Skinks

George W. Hart


Those sneaky little skinks are hard to make sense of in this nine-inch acrylic sculpture. There are sixty of them slinking around each other. They conspire in groups of five at their heads and also in groups of five at their tails. The transparent acrylic gives them a mysterious, spectral quality that is hard to grasp visually, despite its crystaline geometric symmetry.




This view along a five-fold axis with a darker background probably doesn't help much in conveying the structure.  The transparency of the acrylic makes Skinks quite hard to photograph, but when held in your hands, it is really cool, if I do say so myself.




This sculpture was very difficult technically.  I designed Skinks in January, 2004, but thought it might be too difficult to physically build. Nevertheless, in 2005 I decided to laser-cut the parts and think about how to put them together.  Above, you can see the sixty components before I sanded all the bevels, peeled off the protective paper, and assembled them. I fiddled with them on and off for years before managing to work out all the steps and jigging techniques.  I finally finished the sculpture in January, 2010---six years arter first visualizing the form!  This is by far the longest any sculpture has ever taken me, so I'm quite happy it is done.

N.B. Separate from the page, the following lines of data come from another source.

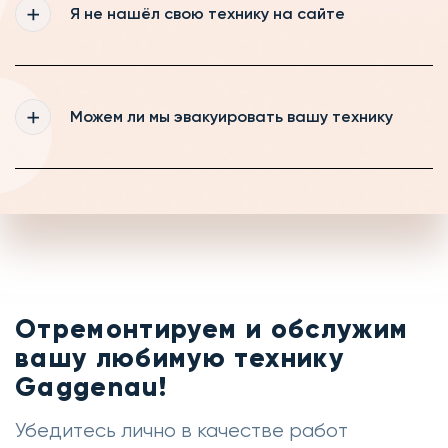
диагностика для Вас будет бесплатной,
Я не нашёл свою технику на сайте
если же вы будете забирать технику, то
диагностика будет стоить от 490 рублей
Мы регулярно обновляем информацию на
нашем сайте, если же Вам всё-таки не
Можем ли мы эвакуировать вашу технику
удалось найти свою технику, то оставьте
заявку на обратный звонок и наш менеджер
с радостью Вас проконсультирует
Если на выезде мастер не сможет
устранить неисправность на месте, то мы
можем забрать вашу технику в сервис и
отремонтировать её тут
Отремонтируем и обслужим
вашу любимую технику
Gaggenau!
Убедитесь лично в качестве работ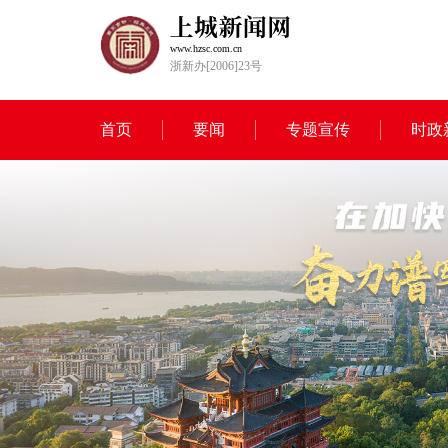
www.hzsc.com.cn
浙新办[2006]23号
首页
要闻
专题宣传
时政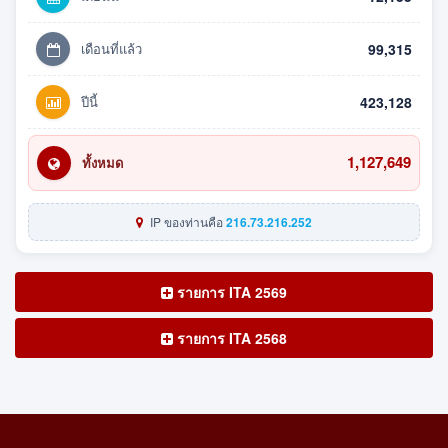
เดือนที่แล้ว
99,315
ปีนี้
423,128
1,127,649
ทั้งหมด
IP ของท่านคือ
216.73.216.252
รายการ ITA 2569
รายการ ITA 2568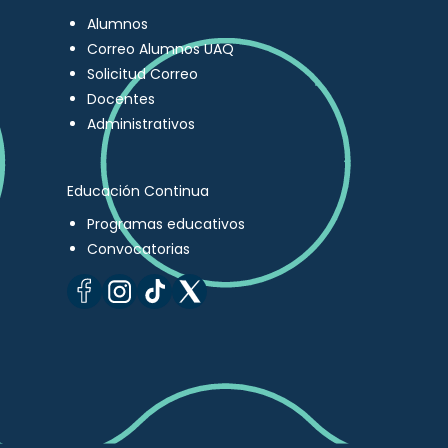
Alumnos
Correo Alumnos UAQ
Solicitud Correo
Docentes
Administrativos
Educación Continua
Programas educativos
Convocatorias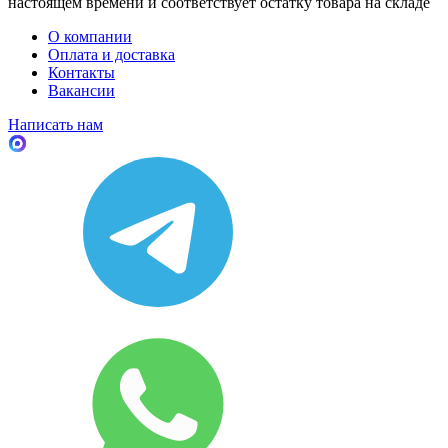
настоящем времени и соответствует остатку товара на складе
О компании
Оплата и доставка
Контакты
Вакансии
Написать нам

The above computer rendering with opaque components should help convey the structure and why it is so difficult to assemble.  Groups of five heads meet together at a pyramidal point in twelve places (the vertices of an imagined icosahedron). Floating under each of these points, there is a vortex of five tails swirling together at another pyramidal point, but these tail pyramids point inwards.  In addition, the feet of each skink both meet the feet of another, so in total, each skink makes six connections.  All these joints must be made precisely, as acrylic is not flexible, with some angles convex and others concave.  Trust me, this was hard to build.